The Lorax’s message seems to be: “It’s you, the children, who must make the change, because we as adults will not,” said Nance Wilson, a professor of literacy education at the State University of New York Cortland. “That’s where The Lorax becomes problematic and a little stressful because wow, what a stressor to put on children—‘you are the ones who will fix the world.’ We need to remind students it’s a collaborative effort and work together.”

And given the consumerism portrayed throughout the book, the ending could suggest that once the boy plants more trees, the environmental destruction will continue, Oziewicz said. The Lorax offers no real, long-term solution, he said.

Bill Bigelow, the curriculum editor of Rethinking Schools magazine, which focuses on social and racial justice in education, said the idea that the Once-ler ultimately learned from his mistakes and became “the voice of ecological sanity” is misleading.

“It teaches kids that there is hope in appealing to those people who are the root of the climate crisis—that you can and should appeal to them,” he said. “I think that’s a problematic lesson about where change comes from.”

Instead, Bigelow said he thinks students should learn about grassroots activism against environmentally destructive practices and consider how they could be a part of that movement. “It’s activism that is the antidote to despair,” he said.

Many elementary teachers avoid discussing activism or climate change in the classroom, especially in states with restrictions on teaching so-called “divisive issues.” But experts say that children’s books—beyond The Lorax—that tackle climate change in age-appropriate ways can be a good starting point for these complex conversations.

“Stories can be used to empower young people to have the courage to ask these questions and to have the conversations,” Oziewicz said. “The bottom line is, the less you talk about it, the more scary it is.”

Teaching students agency

About 40 years ago, Bigelow taught a high school course called “literature and social change.” He asked his students to rewrite the story of The Lorax and show a different route to change.
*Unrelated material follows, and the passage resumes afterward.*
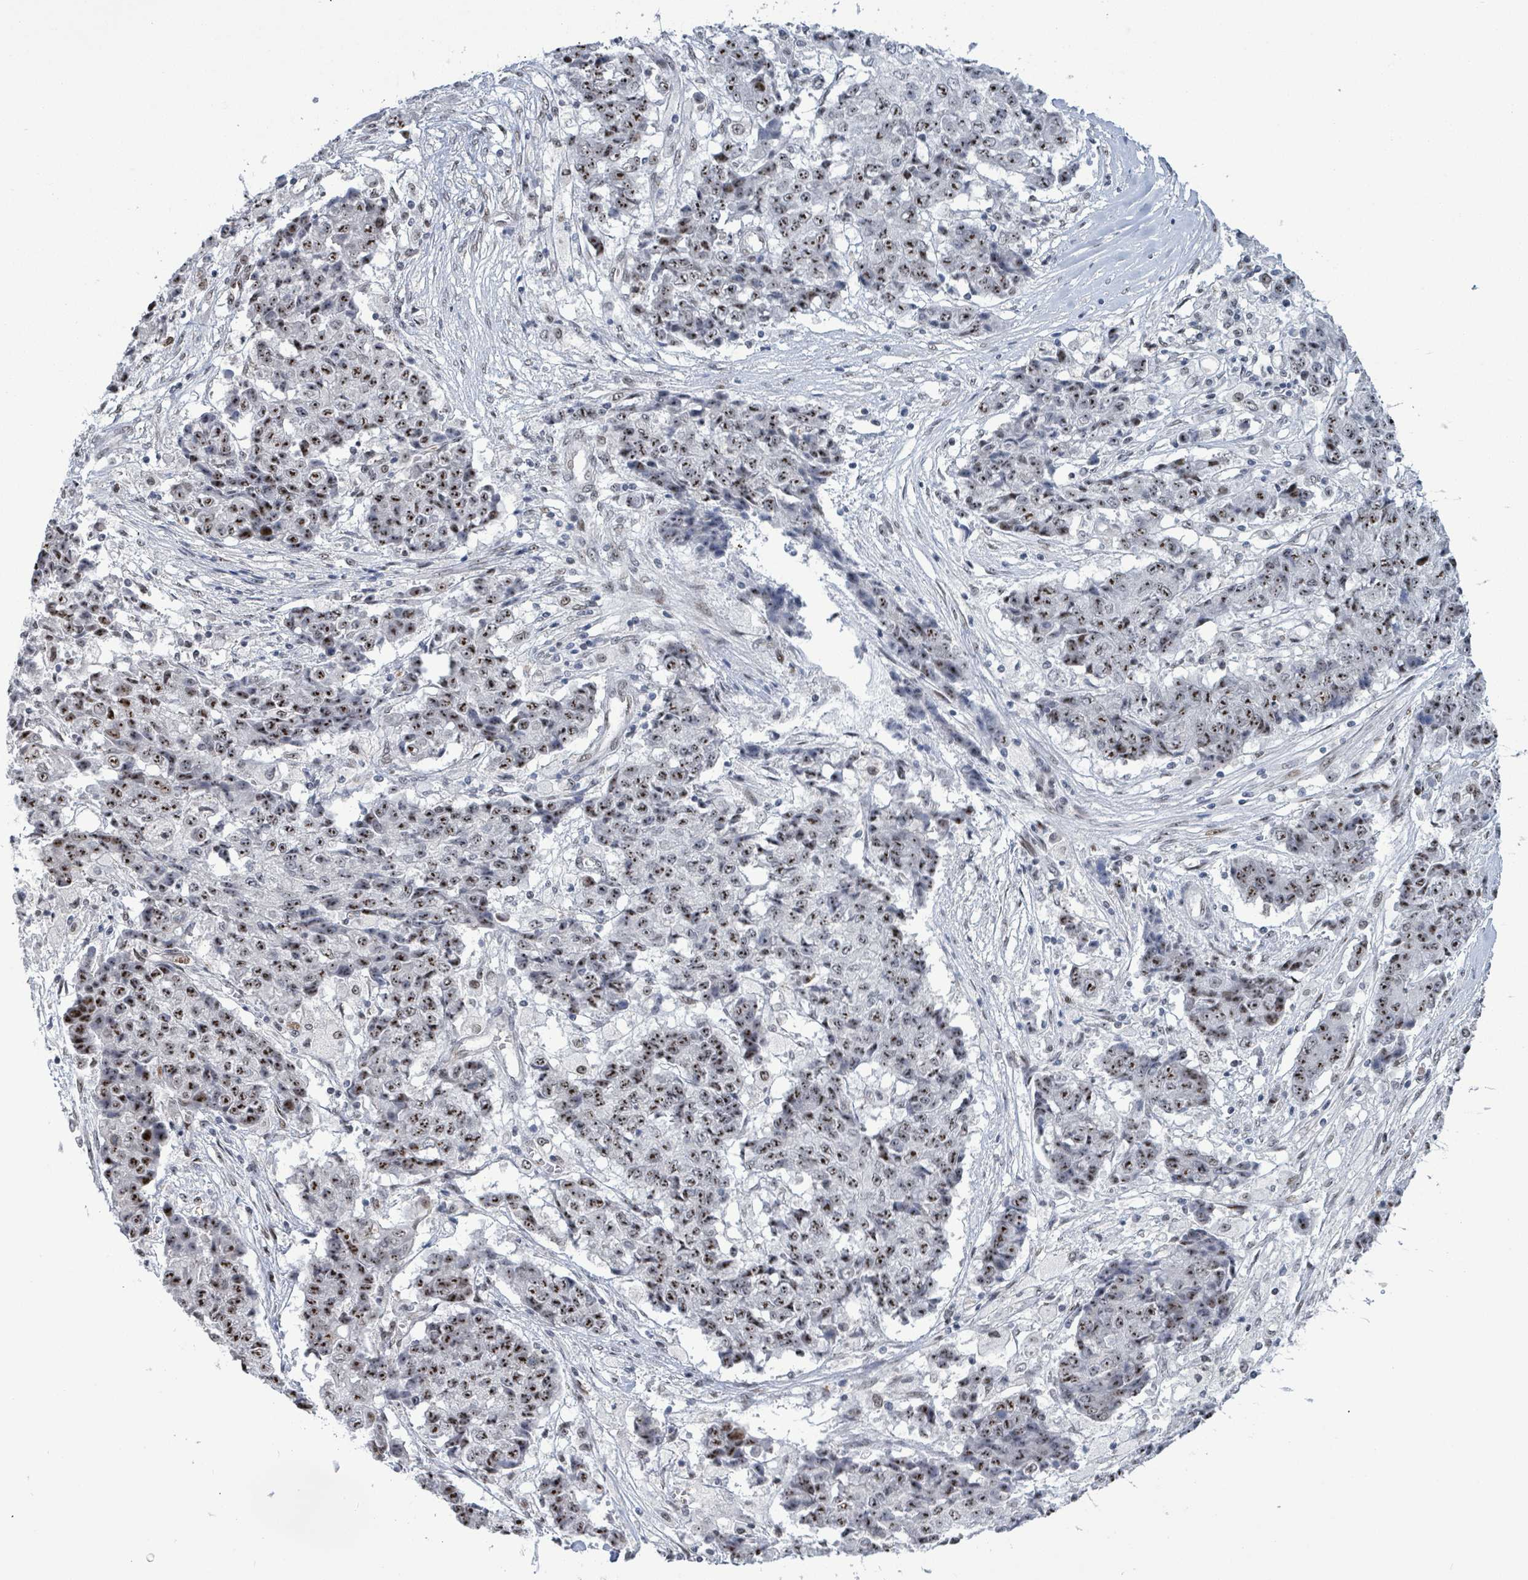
{"staining": {"intensity": "strong", "quantity": ">75%", "location": "nuclear"}, "tissue": "ovarian cancer", "cell_type": "Tumor cells", "image_type": "cancer", "snomed": [{"axis": "morphology", "description": "Carcinoma, endometroid"}, {"axis": "topography", "description": "Ovary"}], "caption": "This image demonstrates immunohistochemistry staining of ovarian cancer (endometroid carcinoma), with high strong nuclear positivity in approximately >75% of tumor cells.", "gene": "RRN3", "patient": {"sex": "female", "age": 42}}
For example, one group of students wrote that the creatures of the forest who suffered most from the Once-ler’s destruction came together and pledged to find a solution by working together.

Bigelow said the exercise was a hit among students at the time, and he thinks it would be now, too. It would also be a great way for high schoolers to partner with elementary students—the teenagers could write a new story and then read it to younger children, he said.

And teachers should consider other children’s books on environmentalism, either to use in addition to or instead of The Lorax, experts say.

Collins, the Maine science teacher, pointed to books like Finding Wild by Megan Wagner Lloyd and Me and My Sit Spot by Lauren MacLean. Those books show the importance of valuing and protecting the environment in a concrete way that young children can appreciate, she said.

After all, the messages in children’s books matter.

“If you think about children’s literature, kids are hearing these books again and again and again,” Bigelow said. “Let’s give the kids a little credit: They’re absorbing particular messages from these books.”